I was thinking of infrared goggles, or geiger counters. That’s sixth sense technology.
I agree with @Fyrius it’s a little misleading isn’t it… but the technology…WOW…the implications of it would need a lot of thinking through and could create a massive divide between people that have access to that knowledge and level of technology and those that don’t…forcing the ever increasing issue of money evermore in to the forefron tof how society functions… I’m not sure I like the idea… it’s a bit…scary….
Great Question and Great Link..I love TED..it’s brill!!
@Fyrius
or radar/sonar as additional senses or as substitute for blind people.
The concept is interesting, but I think people won’t like being projected on…me personally, I’d punch someone in the dick if they projected on my person (to quote my friend Ryan).
lol! @sndfreQ i understand you. this is weard technology
@Sebulba hehe…even though I’m a techno-evangelist, I still get weirded out when I see people talking to themselves in the supermarket with the bluetooth thing sticking in their ear!
Reminds me of this guy (from Star Wars)! p.s. Welcome to Fluther Sebulba and fellow ex-patriates of Answerbagger!
Common sense will become a praised virtue.
“He’s a self-thinker, very wise man – I heard of his kind many many years ago.”
@Xilas
Good point.
And what if the information these gadgets intersperse our lives with is not as reliable as everyone assumes? What if the databases it consults for everything end up in the hands of someone with a hidden agenda?
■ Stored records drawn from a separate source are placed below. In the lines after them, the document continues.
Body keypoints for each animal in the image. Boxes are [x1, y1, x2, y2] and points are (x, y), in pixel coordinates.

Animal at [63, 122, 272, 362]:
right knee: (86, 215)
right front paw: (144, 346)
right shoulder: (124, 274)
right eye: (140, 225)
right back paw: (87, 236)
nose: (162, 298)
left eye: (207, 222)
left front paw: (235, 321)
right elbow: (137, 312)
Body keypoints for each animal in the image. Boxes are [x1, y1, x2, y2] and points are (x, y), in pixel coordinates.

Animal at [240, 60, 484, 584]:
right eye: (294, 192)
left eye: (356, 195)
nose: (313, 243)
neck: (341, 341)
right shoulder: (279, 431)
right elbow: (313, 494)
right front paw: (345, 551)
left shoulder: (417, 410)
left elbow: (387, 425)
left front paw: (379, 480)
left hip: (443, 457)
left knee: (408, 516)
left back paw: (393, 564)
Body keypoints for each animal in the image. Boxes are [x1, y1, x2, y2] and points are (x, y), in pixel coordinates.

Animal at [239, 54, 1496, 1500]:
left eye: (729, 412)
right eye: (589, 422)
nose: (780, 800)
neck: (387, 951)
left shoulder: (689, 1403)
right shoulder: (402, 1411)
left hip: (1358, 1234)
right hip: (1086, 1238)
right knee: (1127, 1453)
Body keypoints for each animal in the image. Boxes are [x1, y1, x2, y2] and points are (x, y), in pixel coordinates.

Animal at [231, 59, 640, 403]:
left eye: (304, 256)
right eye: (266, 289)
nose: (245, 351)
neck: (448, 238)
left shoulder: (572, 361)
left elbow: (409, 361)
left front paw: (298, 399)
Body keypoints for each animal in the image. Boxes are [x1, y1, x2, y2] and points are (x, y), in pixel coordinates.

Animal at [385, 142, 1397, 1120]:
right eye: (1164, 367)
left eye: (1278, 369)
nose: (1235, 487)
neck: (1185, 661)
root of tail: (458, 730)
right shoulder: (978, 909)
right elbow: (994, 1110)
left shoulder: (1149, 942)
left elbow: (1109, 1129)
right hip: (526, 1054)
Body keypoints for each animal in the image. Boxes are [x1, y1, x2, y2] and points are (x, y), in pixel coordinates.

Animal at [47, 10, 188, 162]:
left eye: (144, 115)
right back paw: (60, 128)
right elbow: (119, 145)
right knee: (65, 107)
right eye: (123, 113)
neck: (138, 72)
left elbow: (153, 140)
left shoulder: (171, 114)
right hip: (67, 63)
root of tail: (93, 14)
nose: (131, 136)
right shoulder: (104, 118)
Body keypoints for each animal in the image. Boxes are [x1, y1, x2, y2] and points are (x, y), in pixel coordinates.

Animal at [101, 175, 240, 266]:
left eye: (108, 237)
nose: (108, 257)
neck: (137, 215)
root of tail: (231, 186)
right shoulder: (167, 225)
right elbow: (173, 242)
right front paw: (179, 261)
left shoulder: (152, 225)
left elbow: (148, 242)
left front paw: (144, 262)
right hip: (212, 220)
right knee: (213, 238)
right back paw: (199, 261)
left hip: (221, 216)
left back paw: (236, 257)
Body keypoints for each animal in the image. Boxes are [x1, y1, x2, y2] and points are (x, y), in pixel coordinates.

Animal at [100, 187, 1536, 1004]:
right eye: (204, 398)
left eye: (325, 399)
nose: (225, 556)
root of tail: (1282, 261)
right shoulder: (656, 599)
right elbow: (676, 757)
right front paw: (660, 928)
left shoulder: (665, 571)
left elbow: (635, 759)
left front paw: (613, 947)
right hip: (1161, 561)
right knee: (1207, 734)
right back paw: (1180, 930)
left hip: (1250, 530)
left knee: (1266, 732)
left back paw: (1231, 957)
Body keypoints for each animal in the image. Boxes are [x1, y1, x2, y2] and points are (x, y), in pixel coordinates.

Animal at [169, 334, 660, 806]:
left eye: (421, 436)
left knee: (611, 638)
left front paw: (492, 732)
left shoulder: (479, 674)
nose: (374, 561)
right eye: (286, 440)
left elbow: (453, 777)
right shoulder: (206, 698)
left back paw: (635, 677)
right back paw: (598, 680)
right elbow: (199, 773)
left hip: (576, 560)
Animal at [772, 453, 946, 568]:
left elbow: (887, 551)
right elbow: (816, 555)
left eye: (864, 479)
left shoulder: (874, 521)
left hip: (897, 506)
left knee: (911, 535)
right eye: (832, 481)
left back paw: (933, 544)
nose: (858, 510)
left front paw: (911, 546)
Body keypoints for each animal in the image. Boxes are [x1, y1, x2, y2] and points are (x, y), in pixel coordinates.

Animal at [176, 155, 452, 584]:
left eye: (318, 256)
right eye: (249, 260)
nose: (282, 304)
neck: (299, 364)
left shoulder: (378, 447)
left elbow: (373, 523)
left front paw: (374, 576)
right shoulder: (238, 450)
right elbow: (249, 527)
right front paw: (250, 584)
The propaganda possibilities would be hard to overestimate if you can have your say about everything everywhere to everyone.
Yes, the conspiracy theories are starting already.
and unless the Operational system is a distribution of linux, it will be chocked full of advertisements…
@Fyrius good point…and let’s not discount the possibility of hackers infiltrating and manipulating data!
btw im writing a book about this.
“I hear there is a place where people grow there on produce, a place of shamans… I wonder if it really exist”
My last question on AB was about this technology only.The link gives total description to the questions asked
http://www.answerbag.com/q_view/1824442
Thanks to the toil and hardwork of Pranav Mistry the inventor that’s going to change the face of the technology.In a nurshell,it would reduce the number of gadgets we carry and restrain us from being a machines sitting infront of another machines.
@Xilas Based on some of the info I’ve seen (much of it from @engineeristerminatorisWOLV ), I think it safe to say that it will be Linux-based.
As cool as it is, I don’t see it coming out soon. I mean, look as how many people still use IE just because it came with their PC! Firefox may be growing, but even many years after it’s introduction, it’s still a minority thing. Hell, even GUIs took a while to go from a niche thing to becoming mainstream.
Another problem is that we still have people who can’t even use many of the basic functions of a regular computer, so I think a paradigm shift like Sixth Sense may actually scare a lot of people and that others will be initially intrigued but quickly frustrated by the fact that they actually have to learn something in order to use it.
Personally, I hope I am wrong. I hope that people will see Sixth Sense and embrace it and quickly adopt it. However, I am a little to cynical to be terribly optimistic. After all, look at LaserDisc.